Frost kills tomatoes, flowers in area

10/31/2005
BY JANE SCHMUCKER
BLADE STAFF WRITER

Widespread weekend frosts killed most of the tomato plants and late summer flowers in northwest Ohio gardens, marking the end of a growing season that was substantially longer than usual.

The growing season, which is the stretch between the last spring day when the temperature fell to 32 degrees and the first fall day it hits freezing, was 22 days longer than average, according to Ray Burkholder, a longtime National Weather Service observer in Pandora in southern Putnam County.

His area was hit with a patchy frost Thursday, ending the growing season there at 177 days. He marked its beginning on May 4.
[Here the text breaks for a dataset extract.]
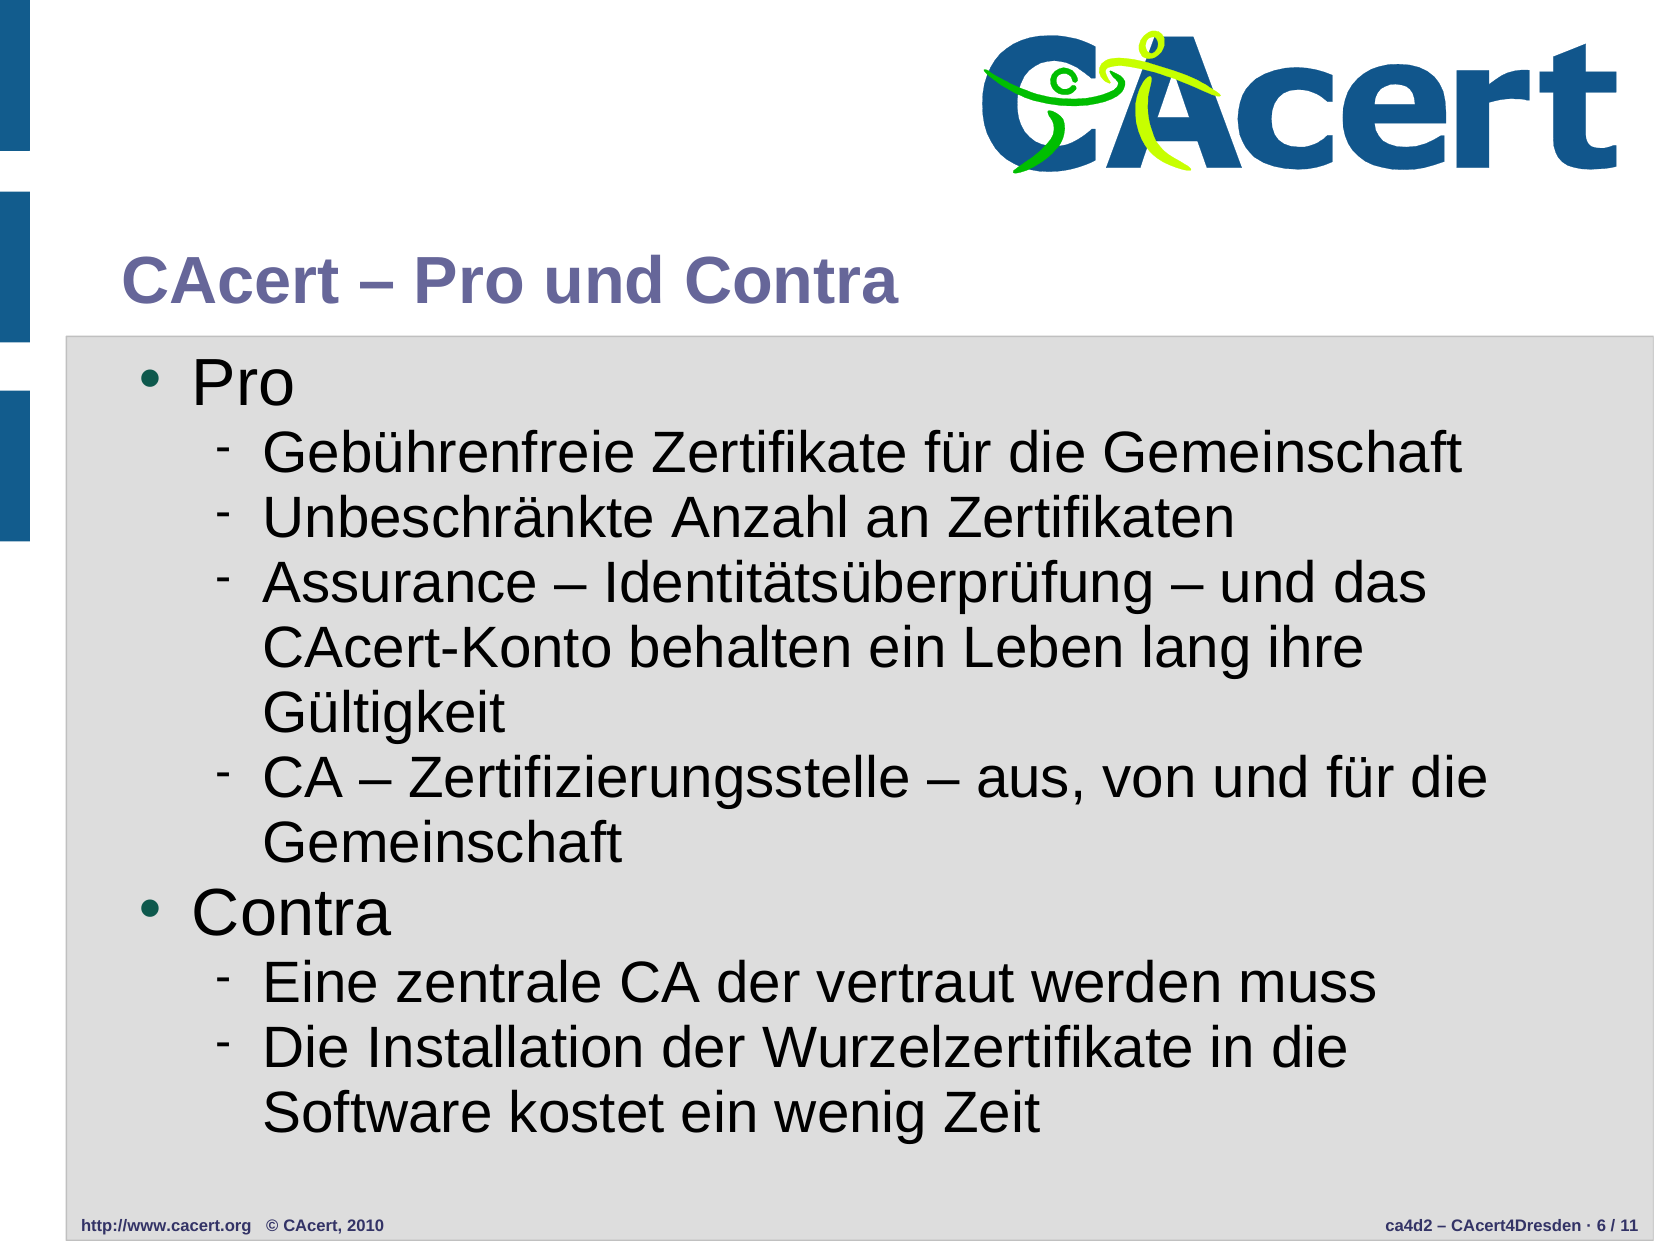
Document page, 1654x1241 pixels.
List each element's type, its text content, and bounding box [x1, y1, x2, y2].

title CAcert – Pro und Contra [121, 169, 1534, 323]
list Pro Gebührenfreie Zertifikate für die Gemeinschaft Unbeschränkte Anzahl an Zertifikaten Assurance – Identitätsüberprüfung – und das CAcert-Konto behalten ein Leben lang ihre Gültigkeit CA – Zertifizierungsstelle – aus, von und für die Gemeinschaft Contra Eine zentrale CA der vertraut werden muss Die Installation der Wurzelzertifikate in die Software kostet ein wenig Zeit [121, 344, 1534, 1241]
Most of the rest of northwest Ohio got freezing temperatures Friday and Saturday, according to the National Weather Service's Cleveland office. The few exceptions were along Lake Erie.

Typically, the first frost comes between Oct. 5-15. One out of about every 10 years, it occurs in late September, according to the weather service.

The earliest frost ever recorded by Mr. Burkholder, who has been collecting weather data for 56 years in his area, was on Sept. 13, 1964. The latest was on Nov. 4, 1971.

An extremely early frost can be devastating for farmers and terribly disappointing to gardeners.

Denis Yoakum, who raises 80 acres of tomatoes, remembered a Sept. 22 frost that killed plants that were still producing on his northwestern Seneca County farm.

This year he quit picking tomatoes a few weeks ago. Quality suffers in October and migrant workers are ready to move on. But if the hurricanes had hit big tomato-growing regions in the South - wiping out supplies and skyrocketing prices - he likely would have kept picking until frost.

Occasionally, however, some farmers are eager for a frost long before it comes.

Buckwheat, a somewhat uncommon crop locally that is used in flour, is hard to harvest before frost. But if the frost is very late, sometimes the buckwheat seeds fall off the stalks before they can be easily harvested.

Farmers with lots of weeds in their soybeans are often eager for frost too. When a freeze kills the weeds, harvesters are less likely to become clogged.